======== RECORDS SHOWN

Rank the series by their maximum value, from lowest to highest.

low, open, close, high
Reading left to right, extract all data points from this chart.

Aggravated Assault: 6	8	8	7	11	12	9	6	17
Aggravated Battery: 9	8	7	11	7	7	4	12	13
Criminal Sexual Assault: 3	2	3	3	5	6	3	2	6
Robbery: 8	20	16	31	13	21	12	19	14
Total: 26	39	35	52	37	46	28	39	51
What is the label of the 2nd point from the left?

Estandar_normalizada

================
======== RECORDS SHOWN

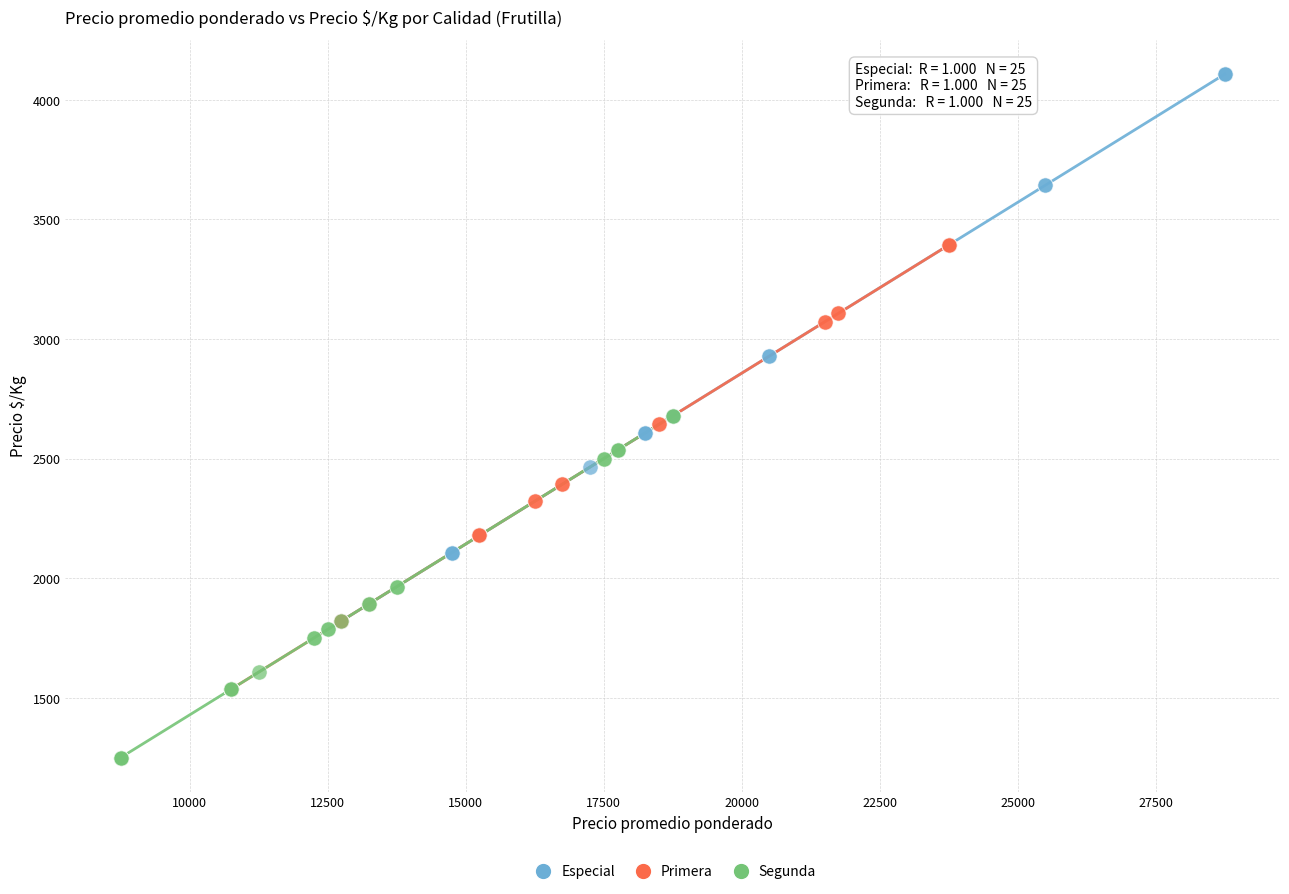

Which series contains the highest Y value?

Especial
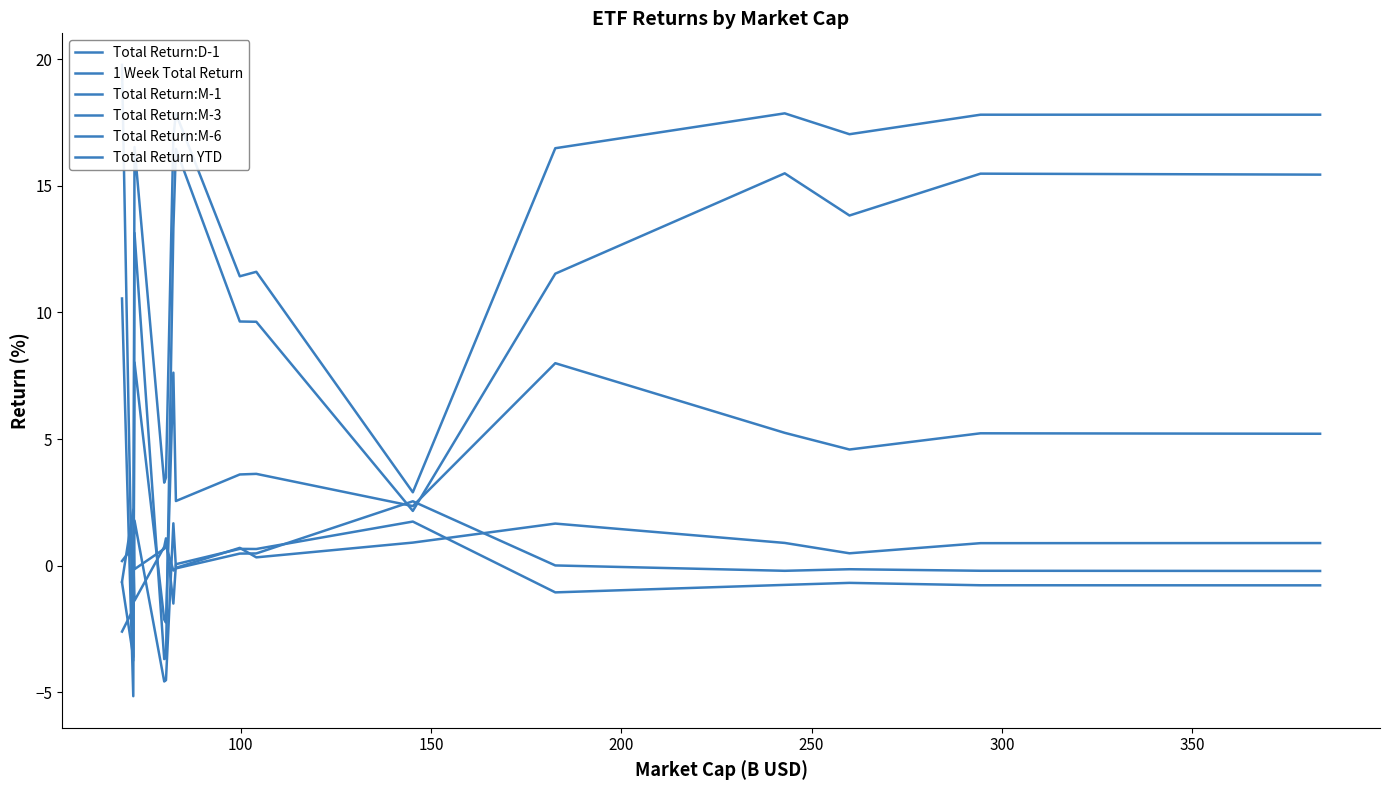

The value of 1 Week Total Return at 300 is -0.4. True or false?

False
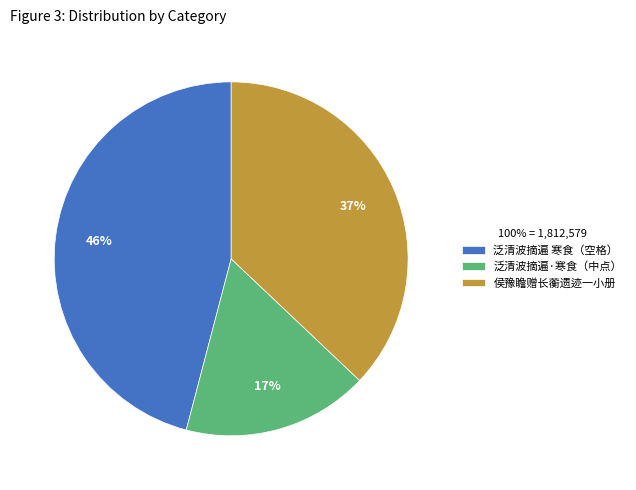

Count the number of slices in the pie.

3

================

TASK
Return the lines exactly as they appear, beginning at the line that contains "Rank the series" and stopping after the line that contains "What is the".

SOLUTION FOR THIS EXERCISE
Rank the series by their maximum value, from lowest to highest.

low, open, close, high
Reading left to right, extract all data points from this chart.

Aggravated Assault: 6	8	8	7	11	12	9	6	17
Aggravated Battery: 9	8	7	11	7	7	4	12	13
Criminal Sexual Assault: 3	2	3	3	5	6	3	2	6
Robbery: 8	20	16	31	13	21	12	19	14
Total: 26	39	35	52	37	46	28	39	51
What is the label of the 2nd point from the left?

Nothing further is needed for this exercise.